Hedgehogs are disappearing fast – gardeners to the rescue

Hedgehogs are disappearing fast – gardeners to the rescue



Hedgehogs are disappearing as fast as the tiger. And if the latter was roaming our countryside it might have more of a fighting chance: I wouldn’t find two dead tigers squashed on the road within a mile of each other like the little prickly carcasses I saw last weekend.

Tigers are also getting plenty of international help – charismatic “megafauna” always does – but for all the “ahhs” induced by Mrs Tiggy-Winkle, the hedgehog was not even counted scientifically in Britain until recently.

Hedgehog in grass 008
‘Hedgehogs are the animal equivalent of the girl next door – they allow us to have a connection with something truly wild in a suburban context.’ Photograph: Nacivet/Getty Images

A new State of Nature report by 25 conservation groups including the Wildlife Trusts, the RSPB and the Mammal Society is predictably depressing: most British species are struggling and one in three have halved in number in the past half century. Hedgehogs have disappeared even more dramatically. Even if the 30 million population estimate from the 1950s is a massive over-exaggeration, hedgehogs have declined by more than 90%. Numbers have fallen by more than a third since 2003 and fewer than a million roam our countryside today.
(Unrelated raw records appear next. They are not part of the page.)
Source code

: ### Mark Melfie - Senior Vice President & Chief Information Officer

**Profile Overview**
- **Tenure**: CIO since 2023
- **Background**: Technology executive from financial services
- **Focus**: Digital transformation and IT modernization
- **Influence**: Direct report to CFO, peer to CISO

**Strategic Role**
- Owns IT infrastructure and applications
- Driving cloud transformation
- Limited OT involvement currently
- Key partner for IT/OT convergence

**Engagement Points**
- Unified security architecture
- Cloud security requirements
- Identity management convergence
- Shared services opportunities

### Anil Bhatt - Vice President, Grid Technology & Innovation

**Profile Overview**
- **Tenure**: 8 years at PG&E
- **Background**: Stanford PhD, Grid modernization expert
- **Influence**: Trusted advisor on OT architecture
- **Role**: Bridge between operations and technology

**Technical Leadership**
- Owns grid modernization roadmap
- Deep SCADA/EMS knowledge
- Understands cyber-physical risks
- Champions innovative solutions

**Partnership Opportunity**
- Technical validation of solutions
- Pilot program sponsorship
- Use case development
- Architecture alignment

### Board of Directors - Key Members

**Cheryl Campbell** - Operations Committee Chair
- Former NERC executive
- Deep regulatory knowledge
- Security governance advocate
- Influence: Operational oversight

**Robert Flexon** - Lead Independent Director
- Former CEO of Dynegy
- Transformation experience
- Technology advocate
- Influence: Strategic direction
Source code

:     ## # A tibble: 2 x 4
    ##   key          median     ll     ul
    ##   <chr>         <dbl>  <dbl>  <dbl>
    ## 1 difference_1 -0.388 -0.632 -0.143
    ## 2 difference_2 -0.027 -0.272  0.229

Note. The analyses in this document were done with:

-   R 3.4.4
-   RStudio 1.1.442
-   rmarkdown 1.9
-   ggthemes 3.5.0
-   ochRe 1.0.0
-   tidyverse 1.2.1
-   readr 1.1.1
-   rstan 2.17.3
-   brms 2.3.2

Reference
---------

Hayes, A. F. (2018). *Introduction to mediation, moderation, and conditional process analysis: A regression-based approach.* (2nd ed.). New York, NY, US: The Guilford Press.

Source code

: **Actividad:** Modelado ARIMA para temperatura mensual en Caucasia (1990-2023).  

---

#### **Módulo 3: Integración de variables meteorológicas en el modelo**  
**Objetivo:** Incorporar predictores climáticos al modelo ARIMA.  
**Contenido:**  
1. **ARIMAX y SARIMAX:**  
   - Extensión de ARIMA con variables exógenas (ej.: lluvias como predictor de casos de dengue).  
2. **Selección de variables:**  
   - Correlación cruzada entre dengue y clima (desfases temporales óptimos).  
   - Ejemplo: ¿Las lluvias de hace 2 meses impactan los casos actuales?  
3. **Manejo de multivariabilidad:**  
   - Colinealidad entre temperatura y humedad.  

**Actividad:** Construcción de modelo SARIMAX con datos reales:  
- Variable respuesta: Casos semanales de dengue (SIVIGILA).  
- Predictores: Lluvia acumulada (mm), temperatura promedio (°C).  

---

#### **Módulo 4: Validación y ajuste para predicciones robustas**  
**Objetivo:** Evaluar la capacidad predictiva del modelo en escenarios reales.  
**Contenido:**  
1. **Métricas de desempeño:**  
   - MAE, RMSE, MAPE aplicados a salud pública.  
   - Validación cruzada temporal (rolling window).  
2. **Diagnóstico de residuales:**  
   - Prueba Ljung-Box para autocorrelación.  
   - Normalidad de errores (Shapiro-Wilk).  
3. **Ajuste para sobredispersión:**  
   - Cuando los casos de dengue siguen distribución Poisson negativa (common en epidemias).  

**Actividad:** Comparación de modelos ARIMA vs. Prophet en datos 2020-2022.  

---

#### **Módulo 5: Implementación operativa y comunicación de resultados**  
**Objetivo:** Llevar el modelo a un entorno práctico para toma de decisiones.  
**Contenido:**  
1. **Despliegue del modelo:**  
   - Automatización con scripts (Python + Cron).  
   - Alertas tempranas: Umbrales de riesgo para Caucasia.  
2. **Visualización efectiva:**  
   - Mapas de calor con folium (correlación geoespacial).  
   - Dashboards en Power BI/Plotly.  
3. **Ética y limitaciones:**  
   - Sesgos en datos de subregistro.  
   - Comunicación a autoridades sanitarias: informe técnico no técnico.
The quiet disappearance of this much-loved mammal – currently performing strongly in a BBC Wildlife Magazine poll to find a national species for Britain – may rarely make the headlines but it is a tragedy, and another small way in which we are all becoming more estranged from the natural world.

Hugh Warwick, ecologist and author of A Prickly Affair, puts it brilliantly. Exotic endangered animals like tigers and pandas are the Hollywood celebrities of our day. “All the big conservation groups rely on charismatic megafauna to sell a love of the natural world, which is a bit like reading Heat magazine to learn about love,” he says. “Hedgehogs are the animal equivalent of the girl next door – the hedgehog allows us to have a connection with something truly wild in a suburban context.”

You don’t need to take your children on safari to see a hedgehog. And unlike elusive native mammals such as otters or badgers, you can also get really close to a hedgehog because they don’t run away. But despite this accessibility, as Warwick points out, when you look into a hedgehog’s beady eye you realise you are communing with a truly wild animal.

Despair and helplessness come too quickly when faced with the inexorable decline of our wildlife. It seems as easy to dismantle capitalism as it is to put the larks back into the sky. But we can’t simply blame climate change and industrial agriculture for the loss of hedgehogs. (Nor can we accuse the burgeoning badger population: while scientific studies show hedgehogs literally run a mile if they sniff out badger poo and a high density of badgers will wipe out local hedgehogs, ecologists believe this only happens when food is scarce. In a healthy ecosystem, both species coexist quite happily, as they have in Britain for millennia.)

A major cause of recent hedgehog declines is us, or at least anyone with a garden. We are to blame and we can do something about it.

Hedgehogs were once a wood-edge species and suffered when country hedges were ripped out. Suburban gardens were a perfect substitute, until we started paving them, decking them and building on them.

As well as smashing up our patios, resisting the urge to poison slugs with toxic pellets and allowing for grass and wild corners where hedgehogs can find invertebrate prey and shelter, the best thing we can do is punch some holes in our fences. A hedgehog may roam an area the size of an 18-hole golf course in one night in search of food; modern, well-fenced or walled gardens prevent this. They only need five-inch square holes – hedgehog gates, if you like – to pass through.

As the British Hedgehog Preservation Society’s campaign, Hedgehog Street, urges, we need to act together: your garden may be a perfect hedgehog sanctuary but it’s useless if your neighbour’s isn’t. Hedgehog Street already has 26,000 hedgehog champions. It could do with some more.